Storage requirements :
- Store vials and reconstituted solution under refrigeration at 2C to 8C (36F to 46F).
- When reconstituted with Sterile Water for Injection, USP (without preservative), may store the reconstituted solution refrigerated and must use within 24 hours following reconstitution.
- When reconstituted with Bacteriostatic Water for Injection, USP (0.9% benzyl alcohol), may store the reconstituted solution refrigerated and must use within 20 days following reconstitution.
- Do not freeze or shake.
- Do not use beyond the expiration date printed on the vial.
IV compatibility: Use only 0.9% Sodium Chloride Injection to prepare IV infusion solutions. No other medication should be added to infusion solutions containing this drug.
Monitoring:
- Hematologic: Complete blood count (CBC) with differential and examination for blast cells twice a week.

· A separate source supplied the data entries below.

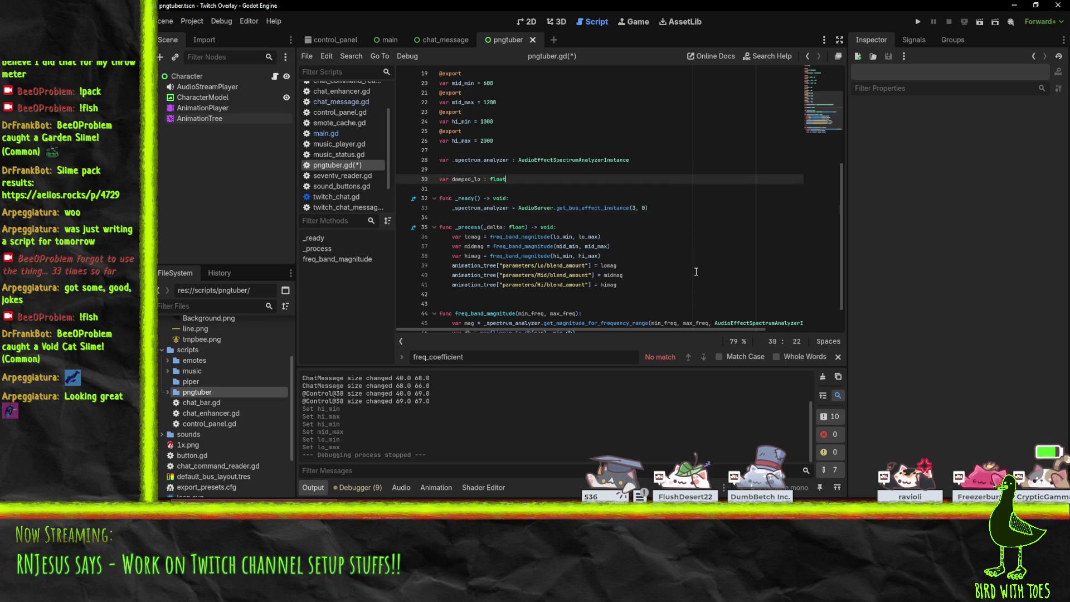
# - Switch to the Godot Docs browser, search 'set', and open Object class Properties (set/get)
pyautogui.click(731, 517)
pyautogui.click(604, 462)
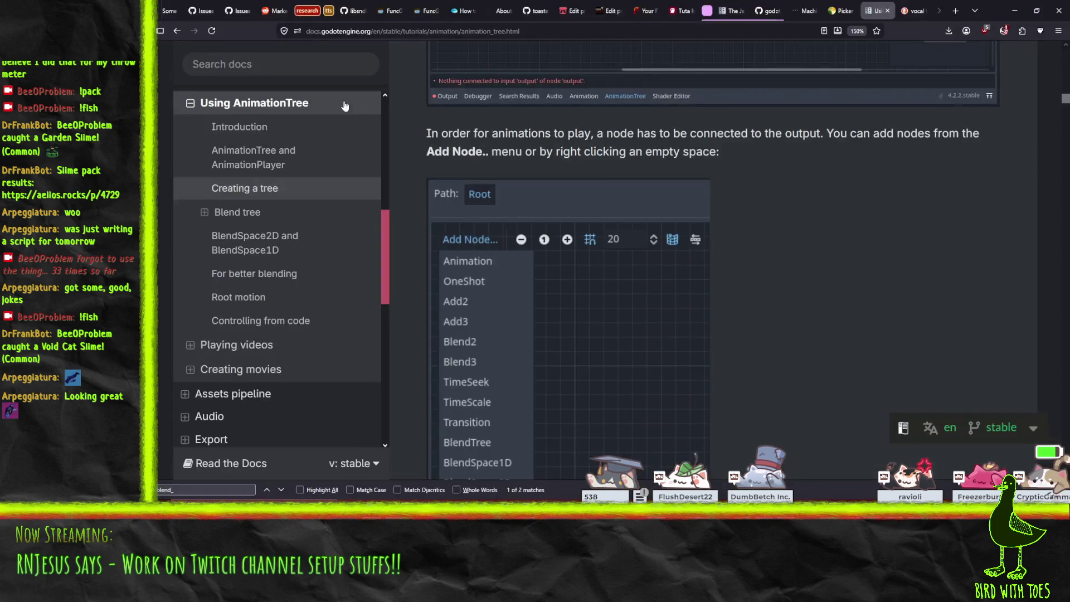
pyautogui.press('slash')
pyautogui.write('set')
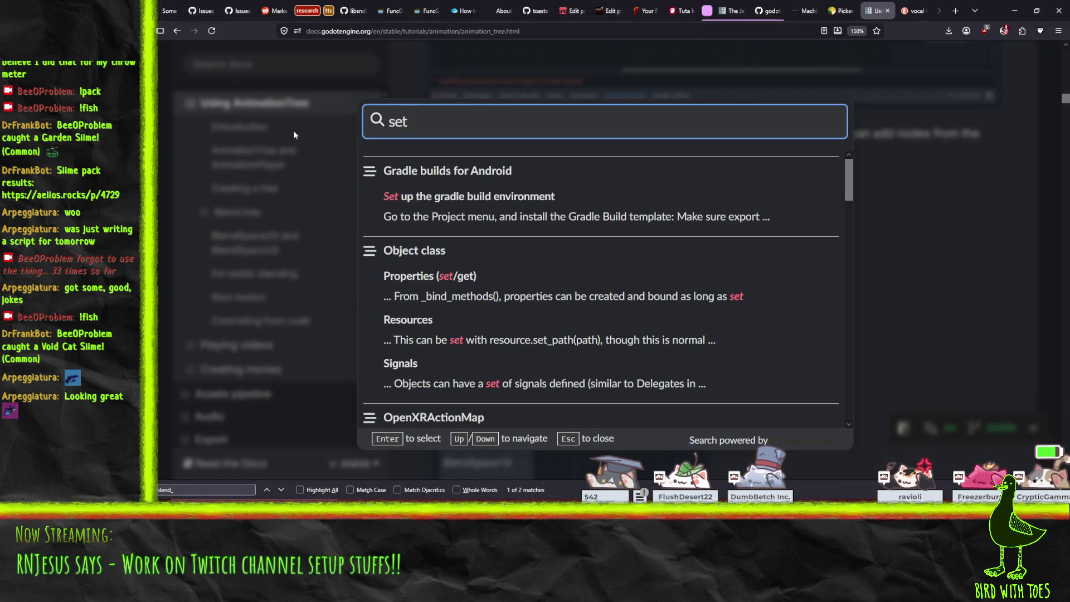
pyautogui.click(457, 301)
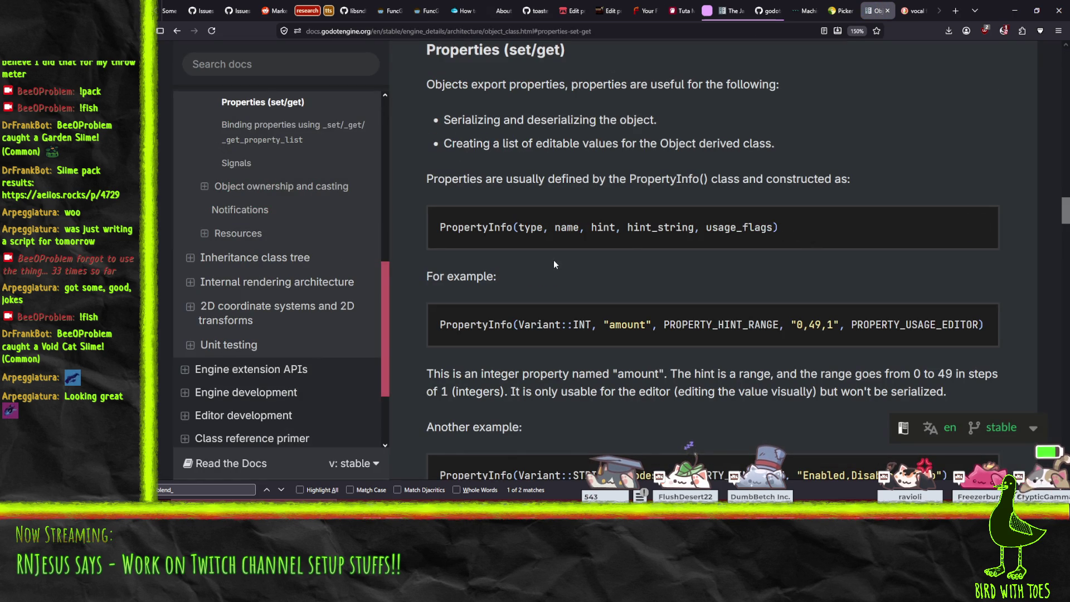
pyautogui.scroll(10, 592, 221)
pyautogui.scroll(5, 674, 249)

- Hepatic: Hepatic function in patients displaying liver dysfunction prior to initiation of treatment and at least every other week during treatment.
- Hypersensitivity: Signs or symptoms of allergic reactions during infusions.
- Metabolic: Body weight and hydration status during treatment.
- Renal: Renal function in patients displaying kidney dysfunction prior to initiation of treatment and at least every other week during treatment.
- Respiratory: Respiratory symptoms during and immediately after infusion of this drug, especially in patients with preexisting lung disease.
Patient advice:
- Read the US FDA-approved patient labeling (Patient Information and Instructions for Use).
- Women of childbearing potential should let their healthcare provider know if they are pregnant, plan to become pregnant, or are breastfeeding.
- Tell your healthcare provider if you have heart or lung disease.